Records drawn from a dataset:
======

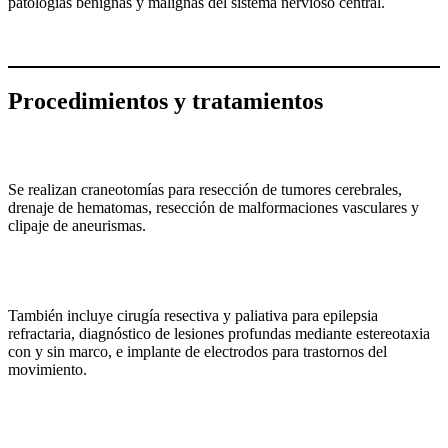
patologías benignas y malignas del sistema nervioso central.
Procedimientos y tratamientos
Se realizan craneotomías para resección de tumores cerebrales,
drenaje de hematomas, resección de malformaciones vasculares y
clipaje de aneurismas.
También incluye cirugía resectiva y paliativa para epilepsia
refractaria, diagnóstico de lesiones profundas mediante estereotaxia
con y sin marco, e implante de electrodos para trastornos del
movimiento.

======

The expected output is every entry above, character for character, with no pictures.

SOLUTION TO THIS PROBLEM ▸
patologías benignas y malignas del sistema nervioso central.
Procedimientos y tratamientos
Se realizan craneotomías para resección de tumores cerebrales,
drenaje de hematomas, resección de malformaciones vasculares y
clipaje de aneurismas.
También incluye cirugía resectiva y paliativa para epilepsia
refractaria, diagnóstico de lesiones profundas mediante estereotaxia
con y sin marco, e implante de electrodos para trastornos del
movimiento.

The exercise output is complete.